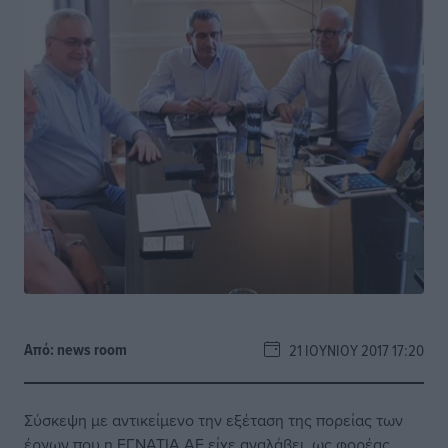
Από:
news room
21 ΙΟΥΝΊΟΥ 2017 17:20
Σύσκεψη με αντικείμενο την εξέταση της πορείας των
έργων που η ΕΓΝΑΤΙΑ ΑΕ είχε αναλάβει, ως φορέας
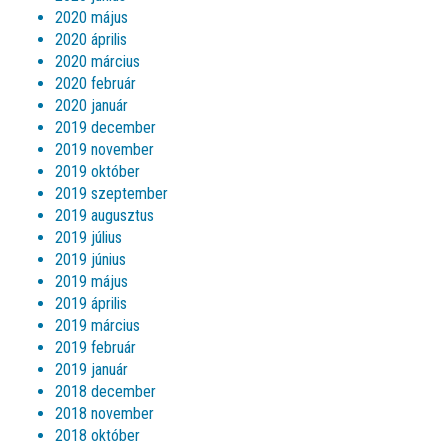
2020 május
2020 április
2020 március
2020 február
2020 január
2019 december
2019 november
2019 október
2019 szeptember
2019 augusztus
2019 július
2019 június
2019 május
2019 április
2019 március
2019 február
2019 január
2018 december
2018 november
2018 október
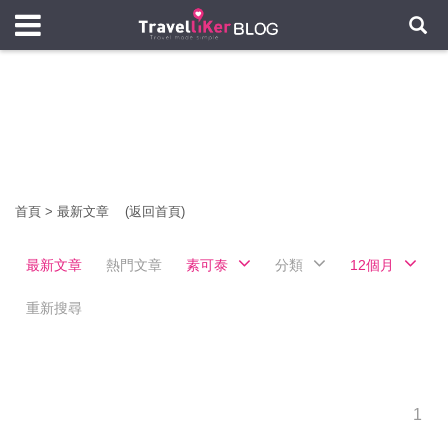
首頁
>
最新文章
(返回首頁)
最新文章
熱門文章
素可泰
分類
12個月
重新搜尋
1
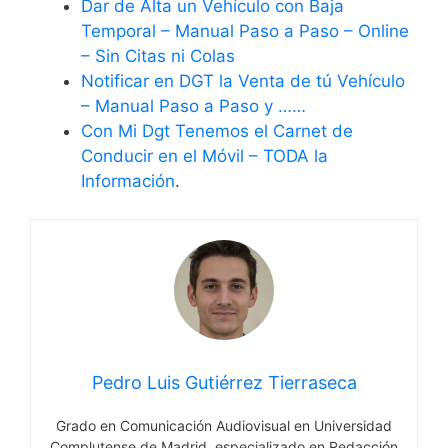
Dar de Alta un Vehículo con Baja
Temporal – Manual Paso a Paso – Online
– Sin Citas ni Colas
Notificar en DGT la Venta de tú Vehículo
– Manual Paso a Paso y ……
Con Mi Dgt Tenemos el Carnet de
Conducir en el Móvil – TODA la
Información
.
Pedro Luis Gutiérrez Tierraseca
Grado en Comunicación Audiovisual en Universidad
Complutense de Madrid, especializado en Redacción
**********
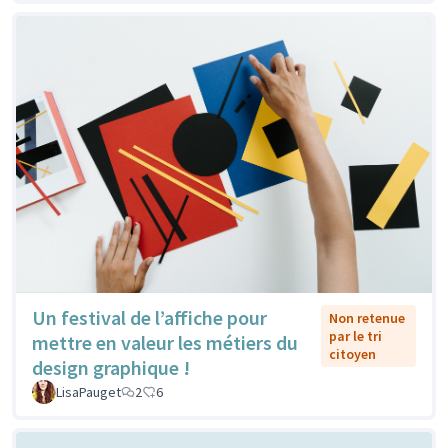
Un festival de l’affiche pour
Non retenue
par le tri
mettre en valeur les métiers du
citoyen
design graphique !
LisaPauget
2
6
**********
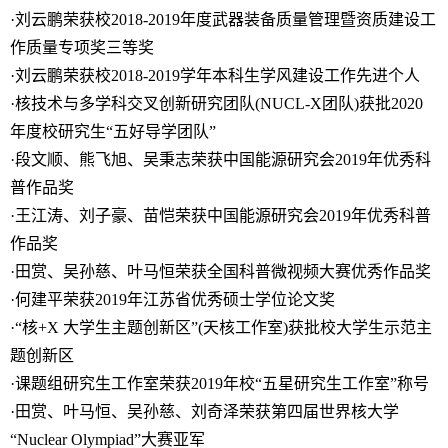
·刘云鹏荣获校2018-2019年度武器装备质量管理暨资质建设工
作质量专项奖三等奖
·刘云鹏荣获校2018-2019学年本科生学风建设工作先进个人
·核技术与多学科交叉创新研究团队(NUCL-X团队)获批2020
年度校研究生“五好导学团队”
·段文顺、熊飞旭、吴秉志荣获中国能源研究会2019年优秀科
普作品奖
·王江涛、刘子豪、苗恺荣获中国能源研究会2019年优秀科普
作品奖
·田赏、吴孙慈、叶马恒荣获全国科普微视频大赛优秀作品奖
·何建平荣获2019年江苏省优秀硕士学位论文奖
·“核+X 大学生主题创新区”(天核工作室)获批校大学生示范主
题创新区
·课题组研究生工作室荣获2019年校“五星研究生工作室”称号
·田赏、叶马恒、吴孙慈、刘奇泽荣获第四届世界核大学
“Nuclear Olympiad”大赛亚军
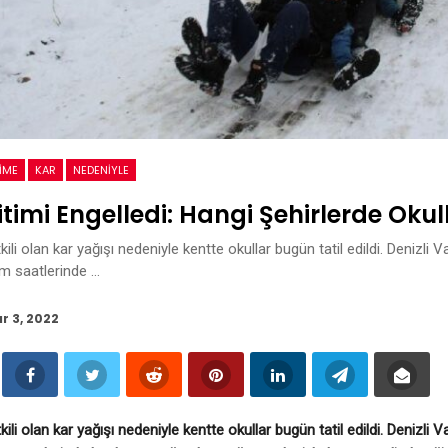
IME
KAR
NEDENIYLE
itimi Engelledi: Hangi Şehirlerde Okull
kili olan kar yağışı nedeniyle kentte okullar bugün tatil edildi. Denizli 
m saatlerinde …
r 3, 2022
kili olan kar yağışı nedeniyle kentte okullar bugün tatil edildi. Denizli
**********
Convert the listing lines into a Markdown table with the columns Row and Text, beginning at the line containing "Dar de Alta un Vehículo con Baja" and continuing through the line containing "Complutense de Madrid, especializado", both ends included. Put a running number in Row and each line in Text, and skip any blank lines.

FINISHED TASK:
| Row | Text |
|---|---|
| 1 | Dar de Alta un Vehículo con Baja |
| 2 | Temporal – Manual Paso a Paso – Online |
| 3 | – Sin Citas ni Colas |
| 4 | Notificar en DGT la Venta de tú Vehículo |
| 5 | – Manual Paso a Paso y …… |
| 6 | Con Mi Dgt Tenemos el Carnet de |
| 7 | Conducir en el Móvil – TODA la |
| 8 | Información |
| 9 | . |
| 10 | Pedro Luis Gutiérrez Tierraseca |
| 11 | Grado en Comunicación Audiovisual en Universidad |
| 12 | Complutense de Madrid, especializado en Redacción |